TEXT EXTRACT.
>>>

50+ sources. Zero spin.
Cross-referenced, unbiased news. Both sides of every story.
Fed Governor Miran Resigns, Bond Market Signals Rate Hike Coming as Inflation Hits 3.8%

The Resignation
Council of Economic Advisers Chairman Stephen Miran submitted his formal resignation letter Thursday, the day after Kevin Warsh cleared the Senate 54-45. He's vacating his CEA chairmanship when Warsh is sworn in — or just before.
Miran served as CEA Chair for less than a year, stepping in last September after Adriana Kugler abruptly resigned from the Fed Board of Governors. Throughout his tenure, he consistently pushed for lower rates, putting him at odds with the FOMC's decisions — voting against three quarter-point rate cuts the FOMC approved in 2025, and against three decisions to hold rates steady in 2026. He wanted cuts even when the committee wouldn't budge.
Miran spent his tenure pushing for lower rates. He's leaving just as the inflation data suggests rates may need to go higher.
The Inflation Numbers Are Ugly
April's Consumer Price Index clocked in at 3.8% annually — the highest reading since 2023, according to CNBC. That's nearly double the Fed's 2% target.
Wholesale inflation — the Producer Price Index — jumped 6% over 12 months in April. That's the fastest pace since 2022. Businesses are getting squeezed, and those costs don't stay at the loading dock. They hit your grocery bill, your contractor's quote, your car payment.
Both readings accelerated in the wake of the Iran War. A military conflict driving up energy costs and supply chain disruption is not a monetary policy problem the Fed caused — but it absolutely becomes a Fed problem to solve.

<<<

Reproduce the inflation and resignation article word for word from "Miran spent his" to "your car payment.".

EXTRACTED DATA.
>>>

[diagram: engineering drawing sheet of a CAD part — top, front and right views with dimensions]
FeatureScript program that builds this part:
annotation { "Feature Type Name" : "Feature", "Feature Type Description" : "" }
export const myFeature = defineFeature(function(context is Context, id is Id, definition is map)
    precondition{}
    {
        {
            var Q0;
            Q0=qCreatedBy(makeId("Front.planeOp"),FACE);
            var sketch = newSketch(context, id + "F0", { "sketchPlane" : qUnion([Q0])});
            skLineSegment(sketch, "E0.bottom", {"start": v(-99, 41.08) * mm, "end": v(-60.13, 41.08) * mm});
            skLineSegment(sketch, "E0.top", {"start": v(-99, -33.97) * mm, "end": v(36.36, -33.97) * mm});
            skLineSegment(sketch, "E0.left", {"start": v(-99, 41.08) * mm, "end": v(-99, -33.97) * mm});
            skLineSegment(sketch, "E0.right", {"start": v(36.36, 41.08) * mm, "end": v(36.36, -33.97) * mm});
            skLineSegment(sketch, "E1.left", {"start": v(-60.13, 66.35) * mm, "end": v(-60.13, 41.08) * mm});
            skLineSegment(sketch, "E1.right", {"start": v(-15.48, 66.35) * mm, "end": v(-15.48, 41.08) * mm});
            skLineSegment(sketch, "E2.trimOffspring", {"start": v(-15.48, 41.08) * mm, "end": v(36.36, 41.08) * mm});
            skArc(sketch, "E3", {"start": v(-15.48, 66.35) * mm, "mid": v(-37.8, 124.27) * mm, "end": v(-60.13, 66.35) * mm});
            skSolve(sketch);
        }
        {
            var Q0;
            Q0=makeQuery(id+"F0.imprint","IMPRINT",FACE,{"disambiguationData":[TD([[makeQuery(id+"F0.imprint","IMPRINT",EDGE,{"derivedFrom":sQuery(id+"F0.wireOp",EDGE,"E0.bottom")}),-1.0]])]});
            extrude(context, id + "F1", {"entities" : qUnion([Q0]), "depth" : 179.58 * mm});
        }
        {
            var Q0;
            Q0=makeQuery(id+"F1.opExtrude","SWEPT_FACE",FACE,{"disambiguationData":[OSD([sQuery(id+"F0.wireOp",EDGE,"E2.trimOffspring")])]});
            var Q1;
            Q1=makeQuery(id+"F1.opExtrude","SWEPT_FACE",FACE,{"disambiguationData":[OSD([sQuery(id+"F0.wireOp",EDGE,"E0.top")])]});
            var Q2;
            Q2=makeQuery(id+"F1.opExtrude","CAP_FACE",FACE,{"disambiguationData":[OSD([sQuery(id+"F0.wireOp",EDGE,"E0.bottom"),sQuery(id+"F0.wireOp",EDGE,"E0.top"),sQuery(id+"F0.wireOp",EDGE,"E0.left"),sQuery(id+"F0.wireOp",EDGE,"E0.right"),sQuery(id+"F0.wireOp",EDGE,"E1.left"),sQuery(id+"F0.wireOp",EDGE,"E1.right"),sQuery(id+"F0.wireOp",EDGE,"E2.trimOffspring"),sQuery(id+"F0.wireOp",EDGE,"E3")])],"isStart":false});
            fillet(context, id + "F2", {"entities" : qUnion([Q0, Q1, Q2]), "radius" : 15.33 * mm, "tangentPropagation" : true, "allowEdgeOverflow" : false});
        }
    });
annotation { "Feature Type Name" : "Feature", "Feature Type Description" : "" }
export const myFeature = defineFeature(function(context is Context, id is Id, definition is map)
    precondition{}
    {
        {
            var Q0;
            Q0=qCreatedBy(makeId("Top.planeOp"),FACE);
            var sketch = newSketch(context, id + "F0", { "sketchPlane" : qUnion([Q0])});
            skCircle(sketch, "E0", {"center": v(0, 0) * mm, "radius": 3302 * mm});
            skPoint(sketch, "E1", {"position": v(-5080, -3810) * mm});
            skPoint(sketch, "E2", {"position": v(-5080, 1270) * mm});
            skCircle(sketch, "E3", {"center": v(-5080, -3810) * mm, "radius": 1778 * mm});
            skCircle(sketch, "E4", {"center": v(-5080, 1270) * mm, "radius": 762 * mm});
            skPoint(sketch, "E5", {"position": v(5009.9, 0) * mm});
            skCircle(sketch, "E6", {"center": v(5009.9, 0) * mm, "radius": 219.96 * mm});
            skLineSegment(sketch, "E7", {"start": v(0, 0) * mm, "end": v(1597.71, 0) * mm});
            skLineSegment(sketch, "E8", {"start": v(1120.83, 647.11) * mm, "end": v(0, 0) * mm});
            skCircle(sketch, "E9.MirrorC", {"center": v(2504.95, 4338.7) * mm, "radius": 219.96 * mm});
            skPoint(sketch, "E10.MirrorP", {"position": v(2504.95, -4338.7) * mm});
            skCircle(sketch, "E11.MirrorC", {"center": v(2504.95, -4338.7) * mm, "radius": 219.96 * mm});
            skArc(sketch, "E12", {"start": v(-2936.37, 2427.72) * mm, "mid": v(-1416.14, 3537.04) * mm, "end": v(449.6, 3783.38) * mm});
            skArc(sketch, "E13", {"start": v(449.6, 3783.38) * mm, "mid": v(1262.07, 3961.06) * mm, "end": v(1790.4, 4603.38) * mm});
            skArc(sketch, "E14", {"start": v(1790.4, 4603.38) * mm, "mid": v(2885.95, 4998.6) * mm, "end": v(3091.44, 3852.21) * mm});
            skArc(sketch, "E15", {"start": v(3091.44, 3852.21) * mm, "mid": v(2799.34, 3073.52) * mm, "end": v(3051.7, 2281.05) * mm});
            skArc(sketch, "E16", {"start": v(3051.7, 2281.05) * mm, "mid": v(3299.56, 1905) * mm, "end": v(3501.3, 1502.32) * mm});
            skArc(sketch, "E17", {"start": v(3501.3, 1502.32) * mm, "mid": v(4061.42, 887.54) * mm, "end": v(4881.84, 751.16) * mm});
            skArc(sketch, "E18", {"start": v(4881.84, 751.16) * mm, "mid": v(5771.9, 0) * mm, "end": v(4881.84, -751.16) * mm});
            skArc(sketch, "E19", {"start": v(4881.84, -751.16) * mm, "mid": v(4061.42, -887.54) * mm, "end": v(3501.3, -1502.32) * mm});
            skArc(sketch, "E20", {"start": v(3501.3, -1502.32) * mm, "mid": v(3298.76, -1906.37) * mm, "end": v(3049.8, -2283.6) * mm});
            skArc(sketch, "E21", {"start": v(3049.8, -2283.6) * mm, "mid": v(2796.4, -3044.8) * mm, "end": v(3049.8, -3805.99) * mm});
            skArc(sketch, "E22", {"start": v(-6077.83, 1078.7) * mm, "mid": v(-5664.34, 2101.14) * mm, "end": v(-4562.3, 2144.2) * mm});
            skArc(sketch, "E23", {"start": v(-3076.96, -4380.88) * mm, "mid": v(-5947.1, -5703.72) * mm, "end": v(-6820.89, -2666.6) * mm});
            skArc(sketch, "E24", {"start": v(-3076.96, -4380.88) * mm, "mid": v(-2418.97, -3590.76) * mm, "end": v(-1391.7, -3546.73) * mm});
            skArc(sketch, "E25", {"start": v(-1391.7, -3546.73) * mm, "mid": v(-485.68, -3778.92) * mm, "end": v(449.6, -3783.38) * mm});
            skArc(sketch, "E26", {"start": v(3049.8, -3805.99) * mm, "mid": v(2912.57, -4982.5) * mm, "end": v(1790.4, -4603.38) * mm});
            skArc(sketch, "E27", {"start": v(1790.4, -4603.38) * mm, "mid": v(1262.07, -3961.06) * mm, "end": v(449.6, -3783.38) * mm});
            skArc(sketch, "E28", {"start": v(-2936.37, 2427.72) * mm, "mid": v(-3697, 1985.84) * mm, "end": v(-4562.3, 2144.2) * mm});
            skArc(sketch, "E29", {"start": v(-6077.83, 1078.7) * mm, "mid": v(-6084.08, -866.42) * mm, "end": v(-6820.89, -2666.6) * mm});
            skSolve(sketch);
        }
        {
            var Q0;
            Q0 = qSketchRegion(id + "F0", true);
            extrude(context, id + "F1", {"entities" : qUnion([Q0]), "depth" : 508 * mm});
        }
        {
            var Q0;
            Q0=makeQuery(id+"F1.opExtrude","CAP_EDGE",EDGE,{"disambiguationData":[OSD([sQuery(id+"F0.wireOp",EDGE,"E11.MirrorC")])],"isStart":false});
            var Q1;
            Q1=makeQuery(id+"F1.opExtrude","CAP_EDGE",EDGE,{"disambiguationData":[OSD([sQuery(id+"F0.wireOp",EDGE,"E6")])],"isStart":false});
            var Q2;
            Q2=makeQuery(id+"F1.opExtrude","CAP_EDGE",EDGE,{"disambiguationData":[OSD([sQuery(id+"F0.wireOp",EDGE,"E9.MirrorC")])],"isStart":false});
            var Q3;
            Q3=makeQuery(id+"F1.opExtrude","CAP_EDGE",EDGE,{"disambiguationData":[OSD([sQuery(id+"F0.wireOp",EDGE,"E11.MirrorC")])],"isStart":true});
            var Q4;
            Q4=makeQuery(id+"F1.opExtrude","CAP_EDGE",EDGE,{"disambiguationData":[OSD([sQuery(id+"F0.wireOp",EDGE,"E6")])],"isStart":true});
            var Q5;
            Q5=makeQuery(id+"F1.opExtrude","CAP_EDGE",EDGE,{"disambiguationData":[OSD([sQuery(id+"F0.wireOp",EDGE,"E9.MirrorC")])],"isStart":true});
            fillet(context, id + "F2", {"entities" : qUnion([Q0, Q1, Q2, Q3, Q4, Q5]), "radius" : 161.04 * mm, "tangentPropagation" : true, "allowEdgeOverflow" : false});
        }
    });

<<<

FINAL ANSWER.
Miran spent his tenure pushing for lower rates. He's leaving just as the inflation data suggests rates may need to go higher.
The Inflation Numbers Are Ugly
April's Consumer Price Index clocked in at 3.8% annually — the highest reading since 2023, according to CNBC. That's nearly double the Fed's 2% target.
Wholesale inflation — the Producer Price Index — jumped 6% over 12 months in April. That's the fastest pace since 2022. Businesses are getting squeezed, and those costs don't stay at the loading dock. They hit your grocery bill, your contractor's quote, your car payment.